Dancing in the Rain: Lessons Learned on my Personal Journey with PD (more at www.PDPlan4Life.com) Copyright 2013-20 Sheryl Jedlinski
By Sheryl Jedlinski
During my six hours in the emergency room (ER) waiting to be assigned an in-patient room, it was apparent to me that doctors have become an endangered species in their natural habitat. They are being replaced by nationally-certified and state-licensed physician assistants (PA), who practice and prescribe medication in all 50 states. It was a PA who stopped by my gurney to tell me that my chest x-ray was positive for pneumonia, and to assure me that I was receiving the correct IV antibiotics, despite earlier confusion over my medical history. (See part one) This was nice to know, but a minimal expectation.
It was after 10 p.m. when I was finally transported to my hospital room. I considered asking for a very late check-in discount, but it was too late for humor. My night nurse was awaiting my arrival, and immediately asked me for the Parkinson’s meds the ER staff noted I had brought from home. “Nay, nay,” I muttered to myself, recalling survey findings that three out of four people with Parkinson’s do not get their medications on time when hospitalized, often resulting in serious adverse side effects.

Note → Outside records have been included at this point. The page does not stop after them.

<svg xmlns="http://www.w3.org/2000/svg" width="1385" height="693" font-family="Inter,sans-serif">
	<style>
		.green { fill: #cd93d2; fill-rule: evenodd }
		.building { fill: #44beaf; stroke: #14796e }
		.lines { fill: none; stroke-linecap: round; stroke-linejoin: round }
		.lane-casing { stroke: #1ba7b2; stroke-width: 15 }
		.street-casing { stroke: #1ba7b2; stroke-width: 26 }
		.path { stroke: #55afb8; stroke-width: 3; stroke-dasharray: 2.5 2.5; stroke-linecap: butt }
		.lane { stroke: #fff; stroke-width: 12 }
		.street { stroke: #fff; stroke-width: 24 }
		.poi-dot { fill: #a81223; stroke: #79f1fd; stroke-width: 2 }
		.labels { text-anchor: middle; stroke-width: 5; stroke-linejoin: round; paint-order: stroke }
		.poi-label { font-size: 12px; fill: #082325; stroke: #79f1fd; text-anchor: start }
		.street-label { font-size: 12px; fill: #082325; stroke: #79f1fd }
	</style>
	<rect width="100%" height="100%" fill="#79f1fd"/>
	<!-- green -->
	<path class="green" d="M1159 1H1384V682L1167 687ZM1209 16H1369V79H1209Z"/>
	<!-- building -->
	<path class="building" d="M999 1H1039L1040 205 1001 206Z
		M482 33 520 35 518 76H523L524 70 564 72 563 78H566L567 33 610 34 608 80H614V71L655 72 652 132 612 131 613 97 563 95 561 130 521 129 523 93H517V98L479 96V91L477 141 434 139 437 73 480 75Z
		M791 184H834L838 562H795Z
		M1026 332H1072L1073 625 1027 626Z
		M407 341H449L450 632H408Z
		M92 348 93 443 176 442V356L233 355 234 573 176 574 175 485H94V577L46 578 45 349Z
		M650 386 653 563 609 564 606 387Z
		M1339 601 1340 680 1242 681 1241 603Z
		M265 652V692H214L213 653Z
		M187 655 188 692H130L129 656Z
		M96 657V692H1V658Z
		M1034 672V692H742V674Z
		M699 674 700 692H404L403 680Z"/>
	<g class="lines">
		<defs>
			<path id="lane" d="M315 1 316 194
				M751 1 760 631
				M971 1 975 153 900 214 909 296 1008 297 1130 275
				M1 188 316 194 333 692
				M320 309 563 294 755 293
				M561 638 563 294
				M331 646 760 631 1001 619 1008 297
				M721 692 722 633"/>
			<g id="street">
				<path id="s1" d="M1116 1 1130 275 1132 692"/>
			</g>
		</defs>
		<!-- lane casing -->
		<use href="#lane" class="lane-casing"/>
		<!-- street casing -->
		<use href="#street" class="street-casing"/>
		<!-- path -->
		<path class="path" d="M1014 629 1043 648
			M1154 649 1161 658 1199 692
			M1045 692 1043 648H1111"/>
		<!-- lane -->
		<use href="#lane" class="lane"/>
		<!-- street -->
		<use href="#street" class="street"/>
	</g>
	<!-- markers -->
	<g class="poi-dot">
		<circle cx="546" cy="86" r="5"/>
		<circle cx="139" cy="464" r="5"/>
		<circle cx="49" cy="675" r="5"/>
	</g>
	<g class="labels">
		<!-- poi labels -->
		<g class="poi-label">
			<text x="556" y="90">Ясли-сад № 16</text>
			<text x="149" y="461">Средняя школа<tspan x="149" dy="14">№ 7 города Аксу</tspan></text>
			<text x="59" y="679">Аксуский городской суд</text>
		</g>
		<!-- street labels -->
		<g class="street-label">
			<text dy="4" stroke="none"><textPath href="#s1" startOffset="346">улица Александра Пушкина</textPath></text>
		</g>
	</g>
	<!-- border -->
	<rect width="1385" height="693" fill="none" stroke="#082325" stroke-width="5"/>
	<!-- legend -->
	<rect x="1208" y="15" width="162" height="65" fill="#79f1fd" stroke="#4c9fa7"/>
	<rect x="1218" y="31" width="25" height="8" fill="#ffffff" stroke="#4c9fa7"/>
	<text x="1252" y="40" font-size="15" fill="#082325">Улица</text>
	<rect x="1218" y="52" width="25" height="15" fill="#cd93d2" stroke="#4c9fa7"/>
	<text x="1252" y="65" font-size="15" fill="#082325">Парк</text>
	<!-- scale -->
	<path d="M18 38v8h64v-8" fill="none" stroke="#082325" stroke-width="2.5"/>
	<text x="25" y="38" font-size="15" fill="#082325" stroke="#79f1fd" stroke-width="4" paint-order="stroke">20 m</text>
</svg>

Had I depended on the ER staff to bring me my meds, I would have been late receiving both doses due me since I arrived at the hospital.
Unwilling to risk becoming a statistic, I told the nurse I would handle my own dosing – end of discussion. She acquiesced, but only after my husband agreed to bring in my meds in their original bottles so the hospital pharmacy could relable and store them in a locked dresser drawer in my room. Seeing as how I did not have a key to this drawer, the proposal did nothing to address my concern. No problem, I had a stash of meds organized in little plastic baggies in my purse and would continue to take them.
I didn’t even get to sleep before the next issue arose – I needed to use the bathroom. I barely stood up when an alarm, loud enough to wake the dead, sounded. A bevy of medical personnel rushed into my room as if responding to a code blue. No one told me that the bed was alarmed and set to detect changes in weight. Good thing my husband, Tony, hadn’t left his day bed to join me in my bed tipping the scale in the other direction.
Come morning, I was greeted by a respiratory therapist who brought me a plastic blow pipe to use for breathing treatments. He showed me what to do, but I just couldn’t get the hang of it. “I wasn’t any good at this in college, and I am even worse now,” I told him. Thinking that a little mood music might work, I took out my cell phone and pulled up Peter, Paul, and Mary singing, “Puff the Magic Dragon.” What do you know… it worked.
It was almost a full 24 hours from the time I entered the ER until I saw a doctor, with “a” being the operative word. Not only was he not my family physician, I had never even laid eyes on him before. He handed me his business card identifying himself as a hospitalist, a doctor who specializes in the practice of hospital medicine. As such, he is authorized to act as my internist’s representative in hospital settings. I understand how this arrangement is more cost-efficient and convenient for hospitals and doctor, but as a patient, I didn’t feel the warmth or have the trust I do in a doctor of my choosing with whom I have a history. If this is the new bedside manner and best practices medicine, it is a poor substitute for the old. I long for the days of tv docs like Marcus Welby, who made house calls if necessary.